Cut to York Theatre, interior. Night. The theatre is full. Light pours from the stage. A magician is conjuring flowers in a grand piano, and then swinging from a chandelier.

This is either some incredibly elaborate children’s birthday party entertainment, or it’s the latest show from New Zealander Thomas Monckton, who brings his acting, performing, and puppeteering skills to The Cultch. He is an acrobatic, bendy, clownish human slinky of a man, whose height does not hinder his gymnastic abilities.

Photo by Heli Sorjonen

Photo by Heli Sorjonen

The Pianist: A Concert Catastrophe is a unique performance of physical theatre combined with a farcical comedy of errors that results in a mesmerising tale of one man’s journey to, at base, play the piano.

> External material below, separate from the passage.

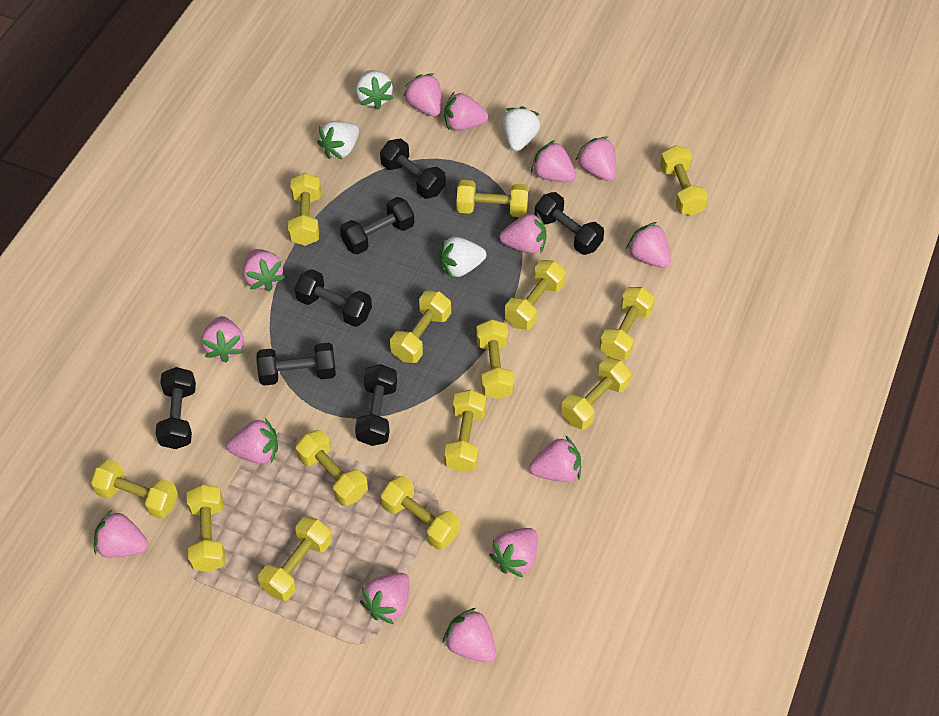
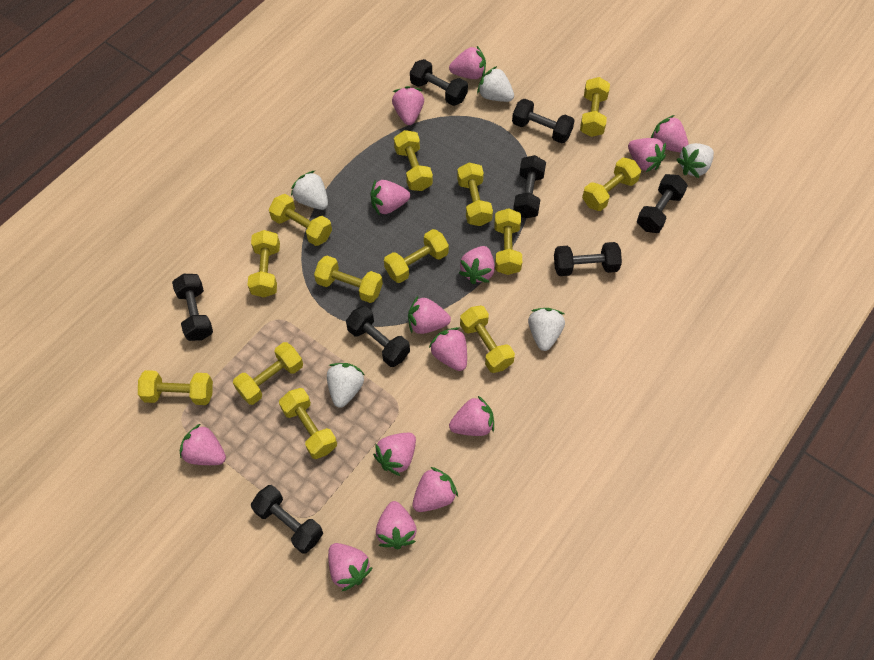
black dumbbell: 7 -> 8
white strawberry: 4 -> 5
yellow dumbbell: 14 -> 13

Through mime and a Charlie-Chaplin-meets-Houdini set of fantastical flourishes and stunts, the old adage that 90 percent of communication is non-verbal has never rung truer. His movements were predictable but this does nothing to detract from the squeamishness of the audience members. Engagement levels were high throughout, and I was constantly asking silent questions of him: ‘How did you do that? What fabric is that? Is he really going to sit on that piano leg? Just how tall is he?’

He toys with his audience, capering and cavorting around the stage and using the piano as a prop rather than an instrument. This is largely where the show’s failure to hit home arises—expectations abound for the actual piano playing but when it comes, it is synthesized, and unfortunately underwhelming. It certainly lacks the payoff that seems to have been building all show.

Photo by Heli Sorjonen

Photo by Heli Sorjonen

It is impossible to box in and categorize this show, but that's rather appropriate for its contortionist star who also cannot be pinned down, by gravity, or a single genre. This is part of its charm and strength; at times hypnotic and surreal, others brash and exaggerated. Monckton is very versatile; he can stretch himself over all forms of movement, from break dancing to holding the viewers in his hand with finger puppets.

I issue a warning for those wearing contact lenses or possessing a fear of audience participation - do not sit in the front row. Avoid the dry ice and interaction. Sit at the back and watch the chaos unfold.

The Pianist promises a fun night for all the family to enjoy. The York Theatre is a great venue and its not as if Monckton doesn't use the stage, rigging, main floor chairs… but with its fringe feel, this is 55 minutes of entertainment that would suits smaller, more intimate space. Hopefully the show will tour such places and take more audiences along for the ride.